Improving Time Efficiency With Two Threads

To save time, the preceding program could be run with a different number of threads and matrices of different sizes. The following examples show the results of testing two different thread/matrix combinations on a SPARCstation 10 with two 50MHz TMS390Z55 CPUs.

Results of running MatrixMultiply.p with a single thread:

> matr_mult_1
Matrix size: 400
Number of worker threads: 1
Matrix multiplication time: 68 seconds.

Using two threads to run MatrixMultiply.p cuts the time for the matrix multiplication almost in half:

> matr_mult_2
Matrix size: 400
Number of worker threads: 2
Matrix multiplication time: 35 seconds.


Use of Many Threads

The following example Pascal program, many_threads.p, is based on a similar C example in the Threads Primer (A Guide to Multithreaded Programming) by Bill Lewis and Daniel J. Berg. This example shows how to easily create many threads of execution in a Solaris environment.

Because of the lightweight nature of threads, it is possible to create thousands of threads. After its creation, each thread is blocked by waiting on a mutex variable. (This prevents the thread from continuing execution independently.) After the main thread has created all other threads, it waits for user input and then tries to join all the threads.

→ **EXTRACTED INFORMATION**

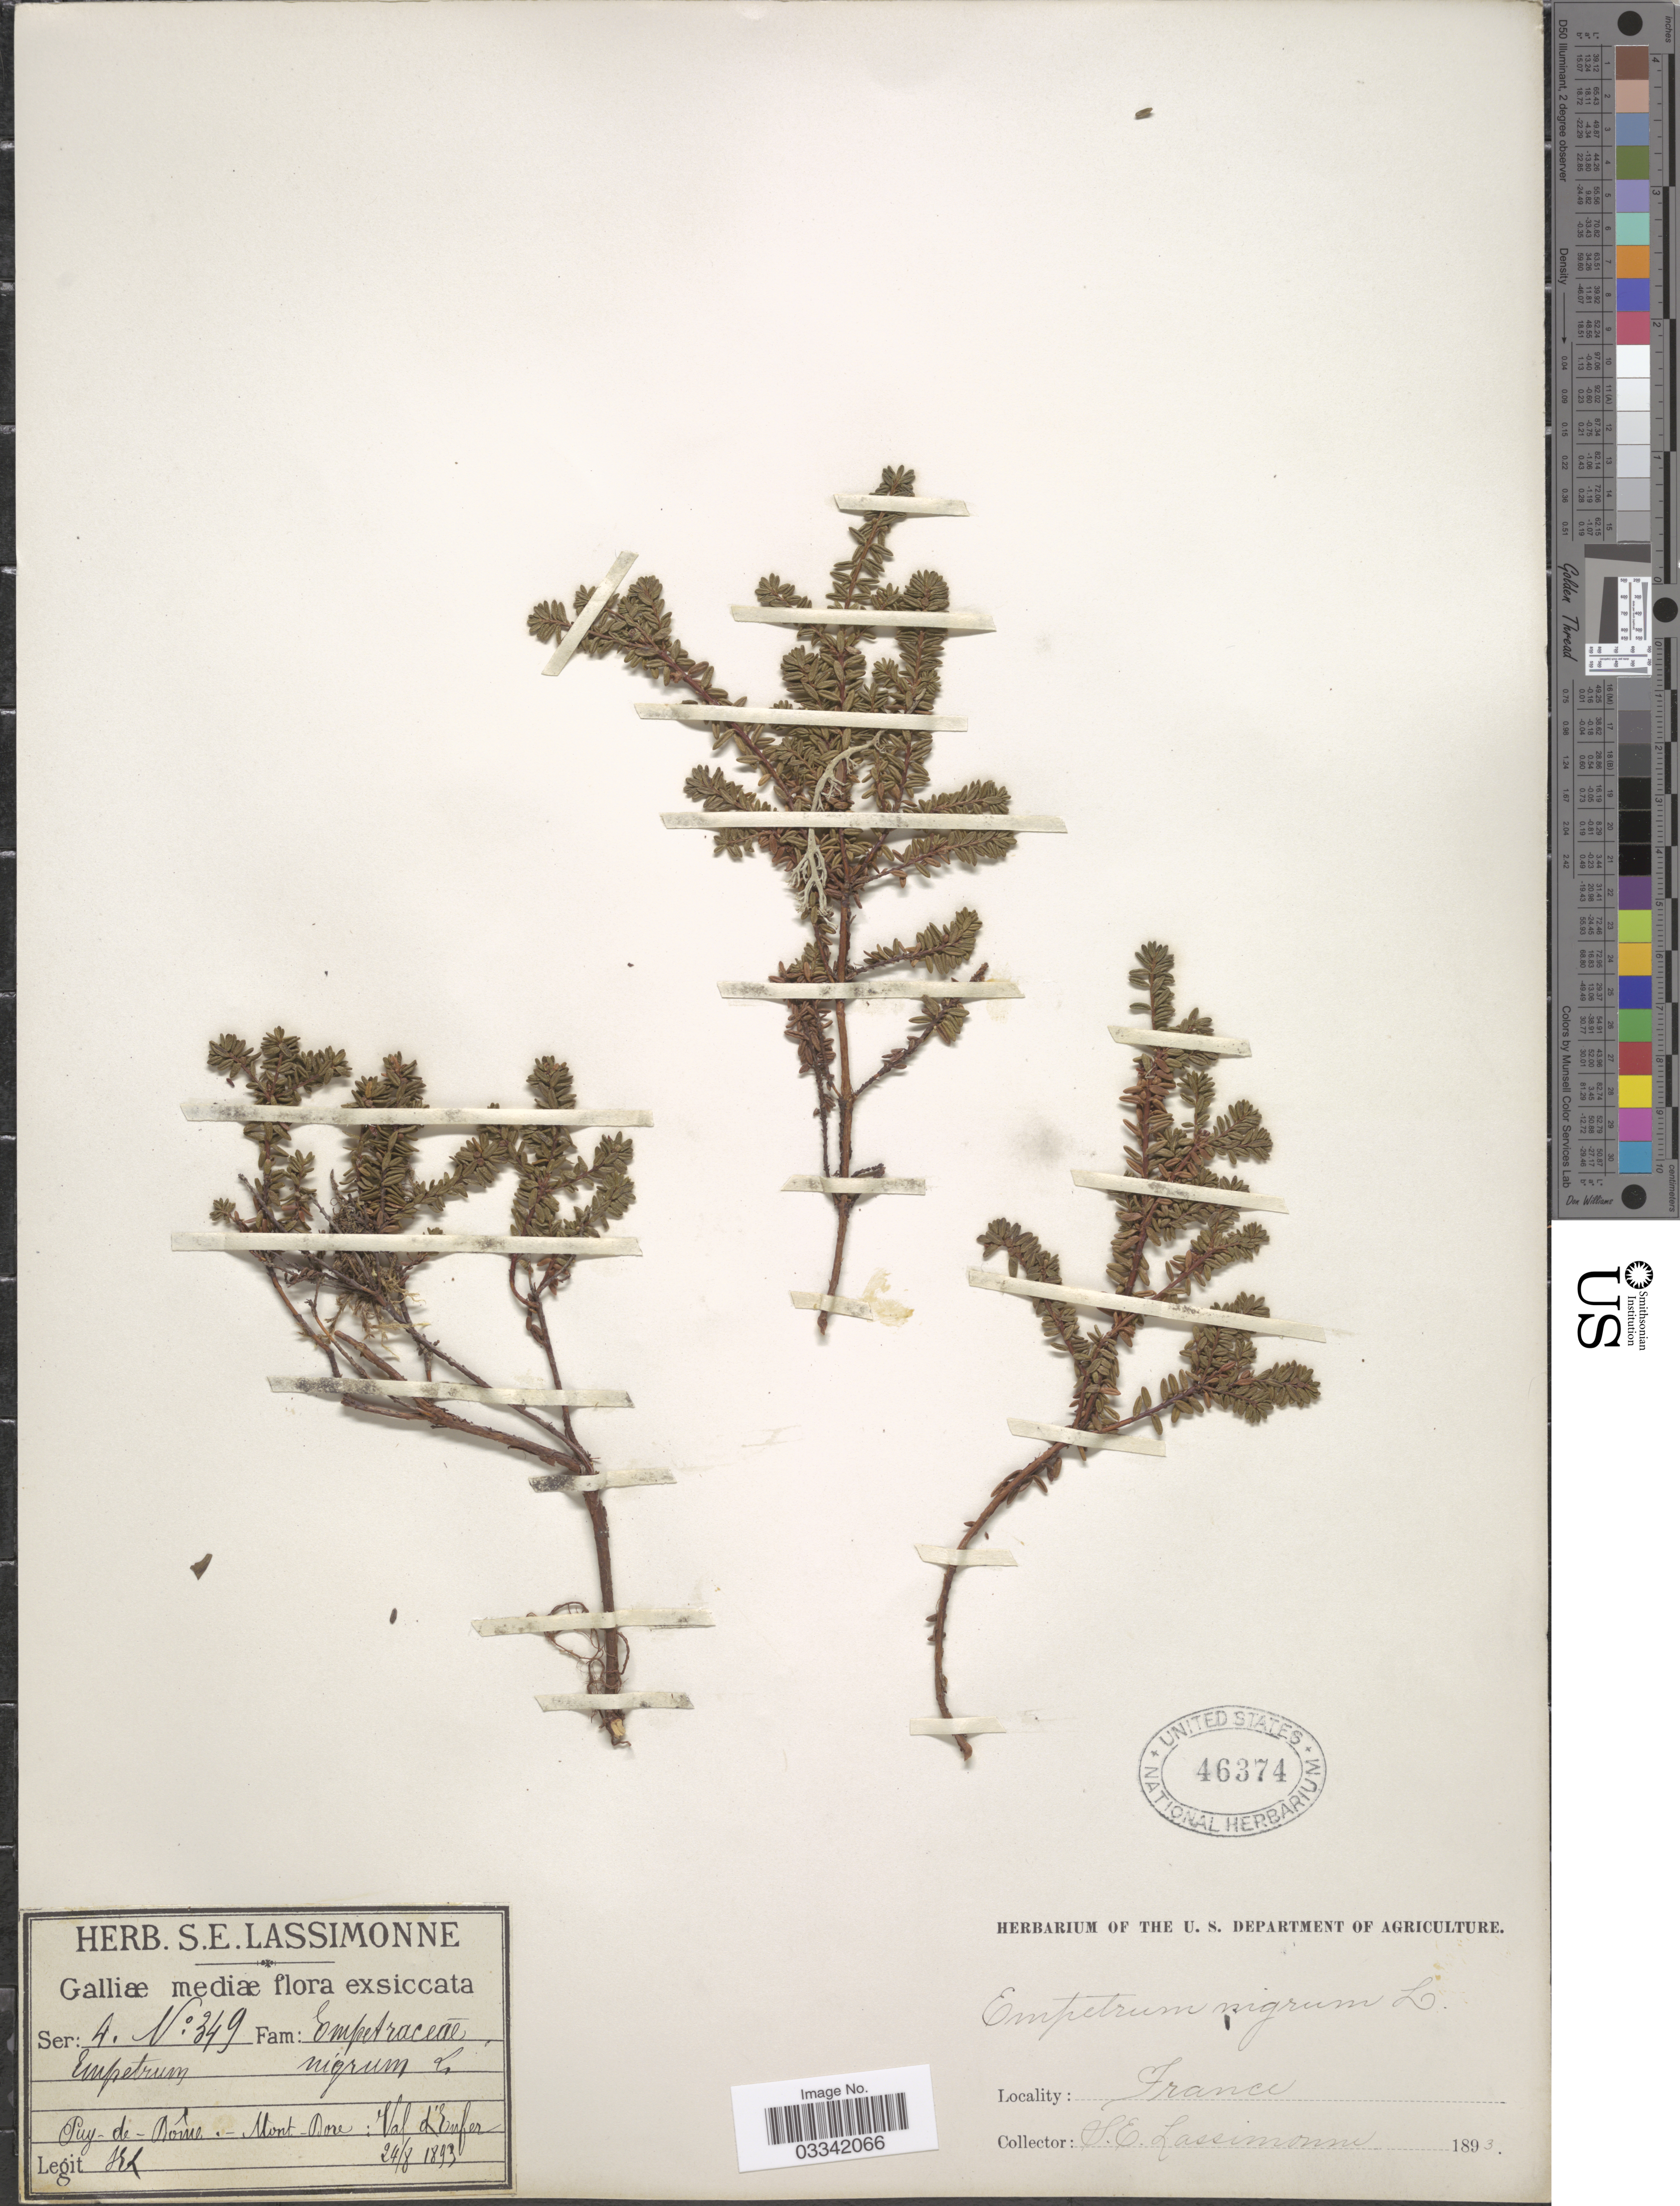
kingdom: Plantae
---
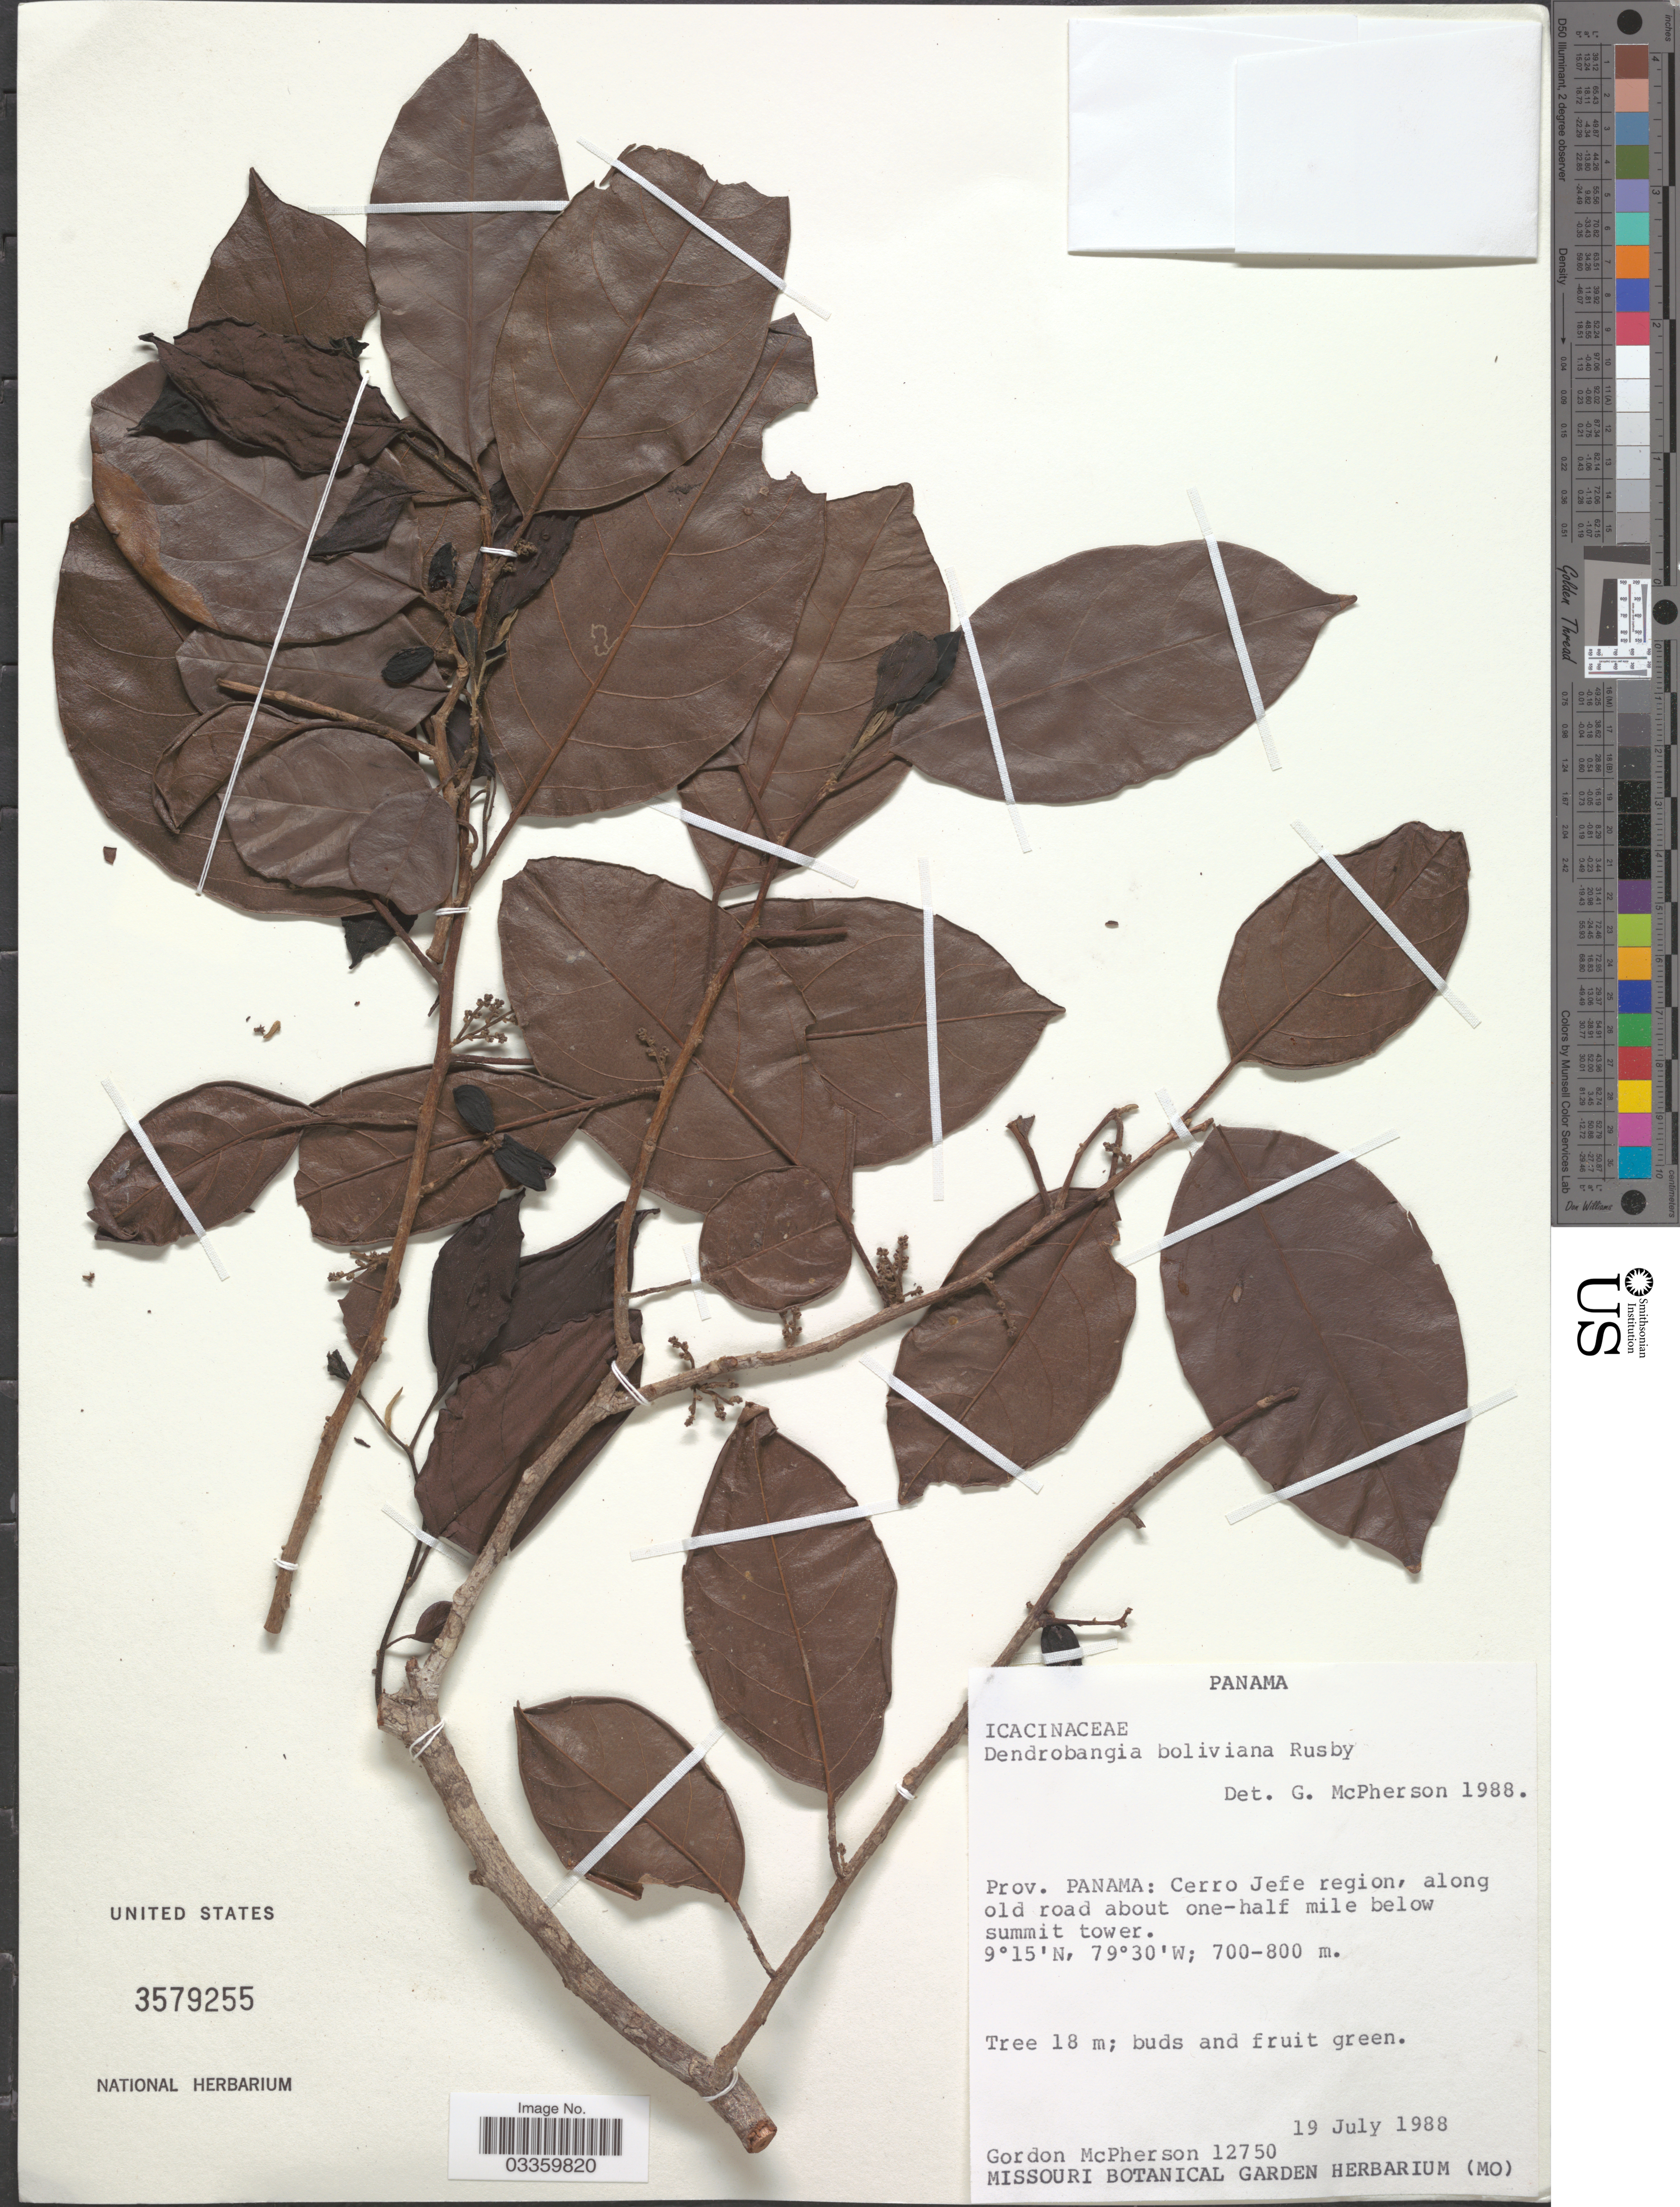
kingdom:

→ **WRITTEN TASKS**
1. Repeat the text on threads word for word, between "Use of Many" and "all the threads.", inclusive.
2. Answer these questions using the text on threads.
(a) What matrix size was used in both test runs?
(b) How long did the matrix multiplication take with two worker threads?
(c) What does each thread wait on after it is created?
3. Translate this sentence from the text on threads into Spanish: "Because of the lightweight nature of threads, it is possible to create thousands of threads."
The records play no part in the work here.

→ **PER-TASK ANSWERS**
1.
Use of Many Threads

The following example Pascal program, many_threads.p, is based on a similar C example in the Threads Primer (A Guide to Multithreaded Programming) by Bill Lewis and Daniel J. Berg. This example shows how to easily create many threads of execution in a Solaris environment.

Because of the lightweight nature of threads, it is possible to create thousands of threads. After its creation, each thread is blocked by waiting on a mutex variable. (This prevents the thread from continuing execution independently.) After the main thread has created all other threads, it waits for user input and then tries to join all the threads.

2.
(a) 400
(b) 35 seconds
(c) A mutex variable

3. Debido a la naturaleza ligera de los hilos, es posible crear miles de hilos.